In the same way that viewing risqué material on the worldwidewotsit never quite quenches the thirst, so our consumption of multivarious ales at the annual Wigan beer fest still leaves some of us acting like bankers; namely: Sir Dempson Makepeace and your humble narrator, electrified by the scrumpy and on the wrong side of the tracks. There has been some recent debate concerning the ready availability of cheap alcohol in your average supergrocers. Your connoisseur will counter this by highlighting the gulf in quality between the hand-reared stouts of Wigan and the tinned continental pish stacked high down the road at an almost identical price. Who would bother sampling cotton when they’ve just consumed seven pints of silk? No-one is more surprised than I to find the two of us, minutes after leaving the arena of the overweight, standing in a snapping crocodile of queue, trying to buy four ciders for the train home from a hand-rubbing corporation too tight to hire enough staff.

Regular readers will be aware that any previous crimes committed within the yellowing pages of this mechanical journal were of the heart. Only once have I been cautioned by a ‘Peeler’ and that took the form of a quiet word on Portland Street, informing me that I looked rather too dangerous in my latest sartorial mash-up. So prepare to be shocked, dear reader, as I tell you of what happened next. The cuckoo-clock mechanism of the self-serve gently sleeping, the snaking lines of people confounding our need for joyous fun, we abandoned our four-pack of ecstasy in the soft fruit! Then, aghast at the foibles of the system, we re-entered the store, picked it up and ran. Or would have done had we not remembered at that very moment Sir Dempson’s gammy leg (remarkable as he’d spoken of little else all night). Arm-in-arm, cackling, in a scene that must never be relayed to (but will no doubt be repeated by) Sir Dempson and Lady Sparkles’ young son Ernie, we shuffled, staggered, hopped and jiggled our way back to Wigan station.

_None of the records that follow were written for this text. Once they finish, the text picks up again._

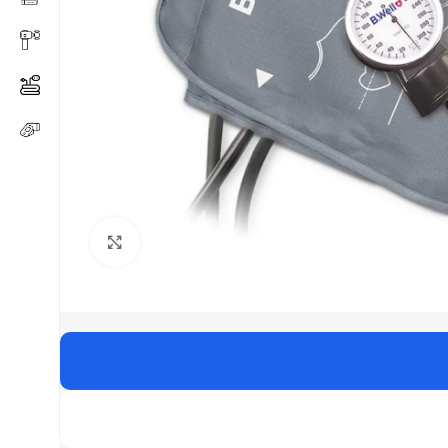
Click to enlarge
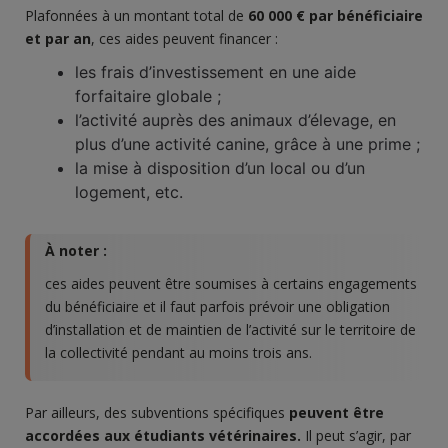
Plafonnées à un montant total de
60 000 € par bénéficiaire
et par an
, ces aides peuvent financer :
les frais d’investissement en une aide
forfaitaire globale ;
l’activité auprès des animaux d’élevage, en
plus d’une activité canine, grâce à une prime ;
la mise à disposition d’un local ou d’un
logement, etc.
À noter :
ces aides peuvent être soumises à certains engagements
du bénéficiaire et il faut parfois prévoir une obligation
d’installation et de maintien de l’activité sur le territoire de
la collectivité pendant au moins trois ans.
Par ailleurs, des subventions spécifiques
peuvent être
accordées aux étudiants vétérinaires.
Il peut s’agir, par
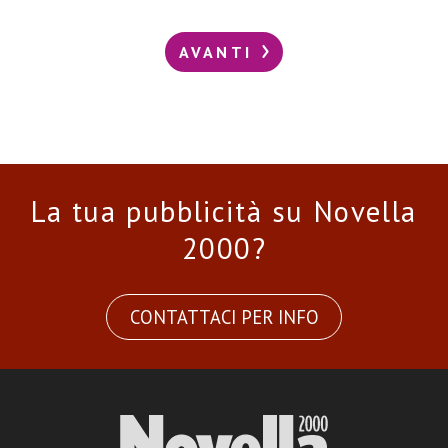
AVANTI
La tua pubblicità su Novella
2000?
CONTATTACI PER INFO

So how does this action, so out-of-character, sit with me after the event? At first guilt manifests itself like a glorious shining boil as I yell cider-fuelled abuse towards a uniformed grunt as he threatens to expel a drunk from our locomotive. Fine behavior, were the drunk not manifestly more sober than I, Erick hisses. Back home unpunished I maintain a more levelheaded demeanor; consider repaying the supergrocers’ before recalling all the times I’ve been overcharged by their ‘faulty’ machines having purchased a ‘special offer’. Still, you may rest assured that the next time I break the law to this extent will be when refusing to sign up for an identity card when they’re finally introduced to our country; the results of their laughable trialing in Manchester doubtless long ignored by the authorities. Come visit me in gaol on that non-too-distant date. And bring some cider.